All startups selected operate in the EdTech sector and are solving problems in the African educational sector in its own way. The announcement was made at an event hosted at Amazon Web Services’ office in Cape Town.
According to Injini founder, Jamie Martin, speaking on how the startups were chosen, “Firstly, what we look for is an innovation that creates access. Is this a different tech that’s going to allow more people across Africa to access great quality education? The second thing is we look for a great team. Because as you probably saw a lot of these guys are very early stage, so we as much back the team as we back the innovation,”
He went further to say that, “We always do test them against what’s been tried elsewhere in the world, what approaches in education tend to work. There’s also been a bit of criticism that tech in education is sometimes not evidence-aligned, so we try to be as evidence-backed as we can,”
Speaking on the dominance of Nigeria, Jamie was quite amazed as he said that, “One thing that stands out for me is the coming of the Nigerians. We had no Nigerian companies in our first cohort. (In the) second cohort when we held an event in Lagos we got three of eight companies from Nigeria,”
The five-month incubation programme will provide each of the eight participants with $50 000 in direct funding, office space and accommodation.
See the selected startups below:
Bluebic (Nigeria): Cloud-based school management software for early childhood development (ECD) and K12 schools.
eLimu (Kenya): Literacy app which provides users with stories as well as games written and illustrated by teachers and artists.
Langbot (Ethiopia): Facebook messenger chatbot that uses proven gamification and AI to teach languages.
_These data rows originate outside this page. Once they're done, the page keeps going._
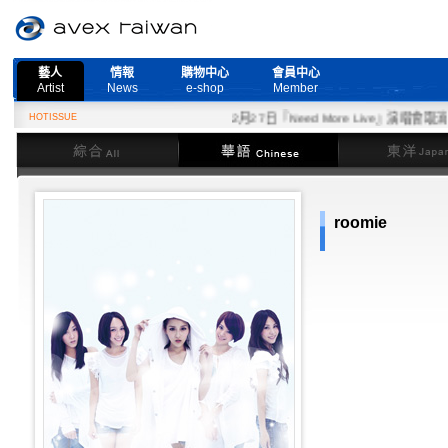
藝人
情報
購物中心
會員中心
Artist
News
e-shop
Member
HOTISSUE
2月27日『Need More Live』演唱會取消公
綜合
華語
東洋
roomie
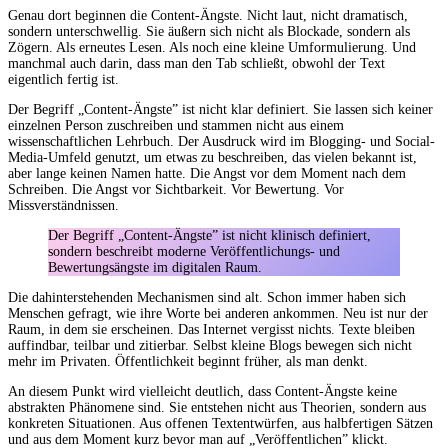
Genau dort beginnen die Content-Ängste. Nicht laut, nicht dramatisch,
sondern unterschwellig. Sie äußern sich nicht als Blockade, sondern als
Zögern. Als erneutes Lesen. Als noch eine kleine Umformulierung. Und
manchmal auch darin, dass man den Tab schließt, obwohl der Text
eigentlich fertig ist.
Der Begriff „Content-Ängste” ist nicht klar definiert. Sie lassen sich keiner
einzelnen Person zuschreiben und stammen nicht aus einem
wissenschaftlichen Lehrbuch. Der Ausdruck wird im Blogging- und Social-
Media-Umfeld genutzt, um etwas zu beschreiben, das vielen bekannt ist,
aber lange keinen Namen hatte. Die Angst vor dem Moment nach dem
Schreiben. Die Angst vor Sichtbarkeit. Vor Bewertung. Vor
Missverständnissen.
Der Begriff „Content-Ängste” ist nicht klinisch definiert,
sondern beschreibt moderne Veröffentlichungs- und
Bewertungsängste im digitalen Raum.
Die dahinterstehenden Mechanismen sind alt. Schon immer haben sich
Menschen gefragt, wie ihre Worte bei anderen ankommen. Neu ist nur der
Raum, in dem sie erscheinen. Das Internet vergisst nichts. Texte bleiben
auffindbar, teilbar und zitierbar. Selbst kleine Blogs bewegen sich nicht
mehr im Privaten. Öffentlichkeit beginnt früher, als man denkt.
An diesem Punkt wird vielleicht deutlich, dass Content-Ängste keine
abstrakten Phänomene sind. Sie entstehen nicht aus Theorien, sondern aus
konkreten Situationen. Aus offenen Textentwürfen, aus halbfertigen Sätzen
und aus dem Moment kurz bevor man auf „Veröffentlichen” klickt.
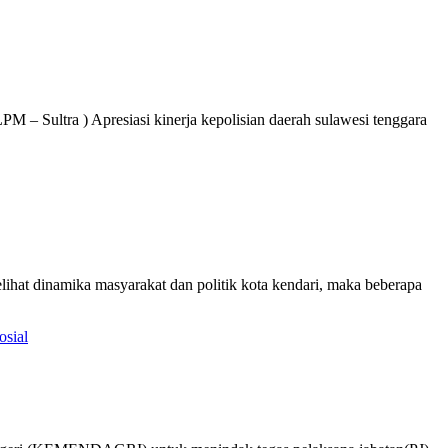
M – Sultra ) Apresiasi kinerja kepolisian daerah sulawesi tenggara
lihat dinamika masyarakat dan politik kota kendari, maka beberapa
osial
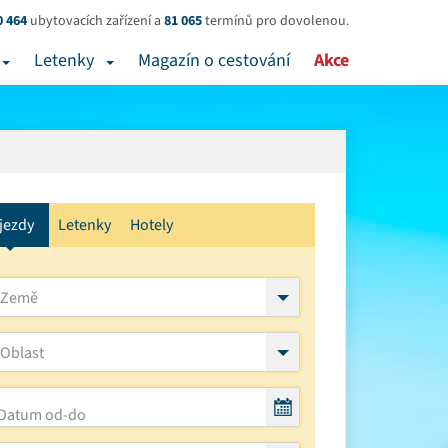
0 464
ubytovacích zařízení a
81 065
termínů pro dovolenou.
Letenky
Magazín o cestování
Akce
jezdy
Letenky
Hotely
Země
Oblast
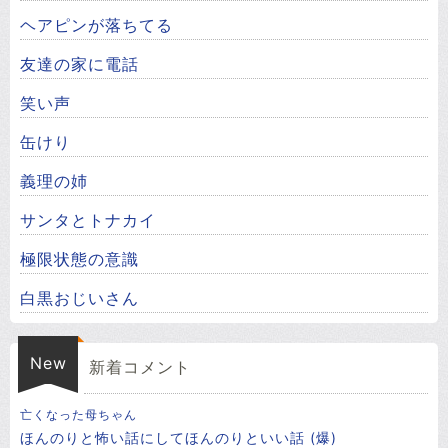
ヘアピンが落ちてる
友達の家に電話
笑い声
缶けり
義理の姉
サンタとトナカイ
極限状態の意識
白黒おじいさん
New
新着コメント
亡くなった母ちゃん
ほんのりと怖い話にしてほんのりといい話 (爆)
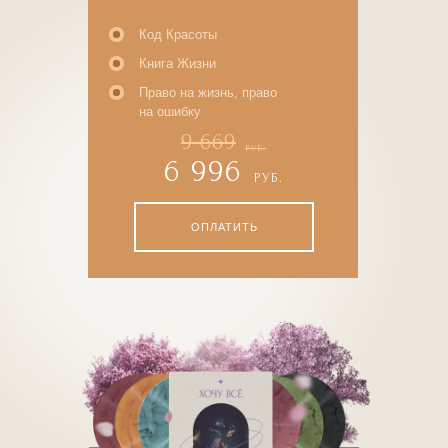
Код Красоты
ОПЛАТИТЬ
ОПИСАНИЕ
Книга Жизни
Право на жизнь, право
на ошибку
9 669
РУБ.
6 996
РУБ.
ОПЛАТИТЬ
ЗАГРУЗКА
Письмо себе сюда
3223 ₽
из прошлой жизни
ОПЛАТИТЬ
ОПИСАНИЕ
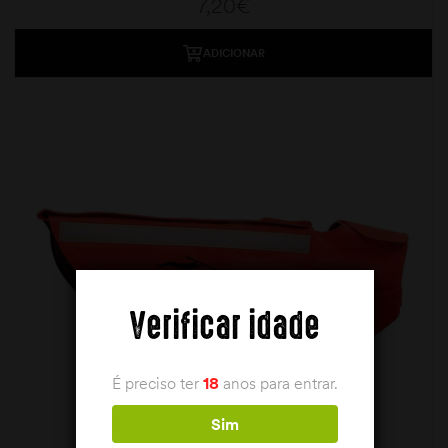
7,20
€
ADICIONAR
Verificar idade
É preciso ter
18
anos para entrar.
Sim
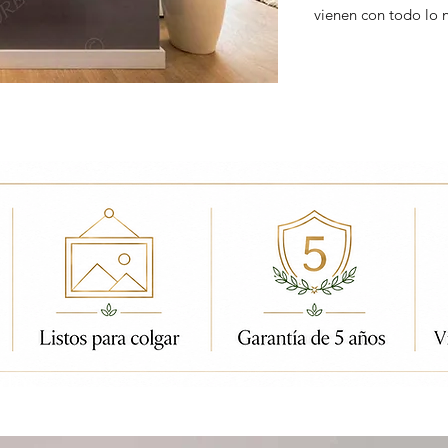
vienen con todo lo 
ados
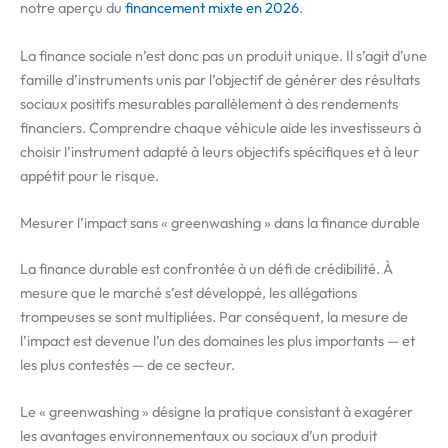
notre aperçu du
financement mixte en 2026
.
La finance sociale n’est donc pas un produit unique. Il s’agit d’une
famille d’instruments unis par l’objectif de générer des résultats
sociaux positifs mesurables parallèlement à des rendements
financiers. Comprendre chaque véhicule aide les investisseurs à
choisir l’instrument adapté à leurs objectifs spécifiques et à leur
appétit pour le risque.
Mesurer l’impact sans « greenwashing » dans la finance durable
La finance durable est confrontée à un défi de crédibilité. À
mesure que le marché s’est développé, les allégations
trompeuses se sont multipliées. Par conséquent, la mesure de
l’impact est devenue l’un des domaines les plus importants — et
les plus contestés — de ce secteur.
Le « greenwashing » désigne la pratique consistant à exagérer
les avantages environnementaux ou sociaux d’un produit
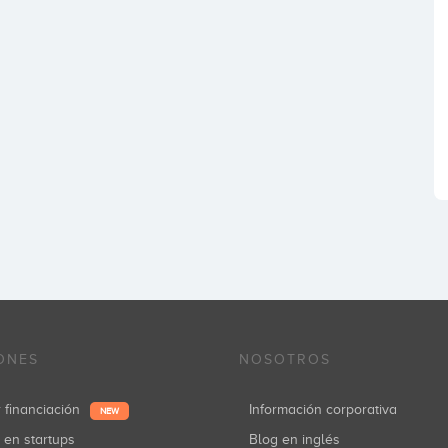
ONES
NOSOTROS
r financiación
Información corporativa
NEW
r en startups
Blog en inglés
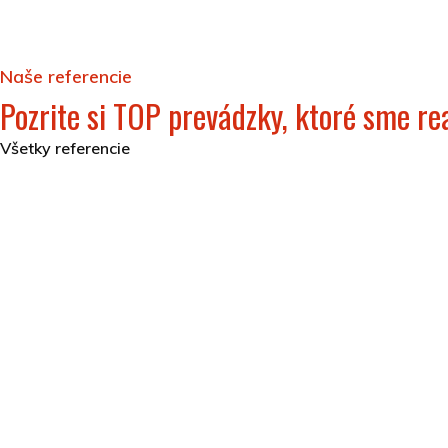
Naše referencie
Pozrite si TOP prevádzky, ktoré sme rea
Všetky referencie
Hotel Akvamarín Bešeňová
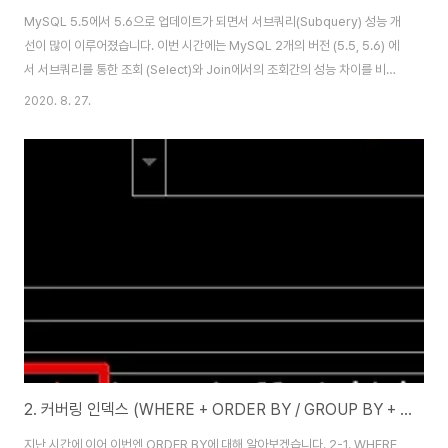
MySQL 5.5에서 5.6으로 업데이트가 되면서 서브쿼리(Subquery) 성능 개
선이 많이 이루어졌습니다. 이번 시간에는 MySQL 2개의 버전 (5.5, 5.6) 에
서 서브쿼리를 통한 조회 (Select)와 Join에서의 조회간의 성능 차이를 비교
해보겠습니다. MySQL의 정석과도 같은 Real MySQL 책이 MySQL 5.5 버
2020. 8. 27.
전을 기준으로 하다보니 5.6 변경분에 대해서 별도로 포스팅하게 되었습니다.
0. 테스트 환경 테스트용 테이블은 2개를 만들었습니다. 메인 테이블 100만건
서브 테이블1 (인덱스 O) 1000건 서브 테이블2 (인덱스 X) 1000건 DDL 쿼
리는 다음과 같습니다. 메인 테이블 -- 업데이트 대상 테이블 create table
main_table ( id int not ..
2. 커버링 인덱스 (WHERE + ORDER BY / GROUP BY + ORDER BY )
지난 시간에 이어 이번엔 ORDER BY에 대해 알아보겠습니다. 2-1. WHERE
Learning Factory (Zimbabwe): Platform that provides users with multimedia educational resources delivered via a solar powered server.
Lightbulb (South Africa): Platform that connects students with experts in addition to allowing them to access educational resources online.
Nahana Africa (South Africa): Providing science and mathematics teachers with both online training as well as teaching content.
ScholarX (Nigeria): Platform which assists prospective university students source tuition.
SlateCube (Nigeria): Platform enables users to train, hire and manage top talent.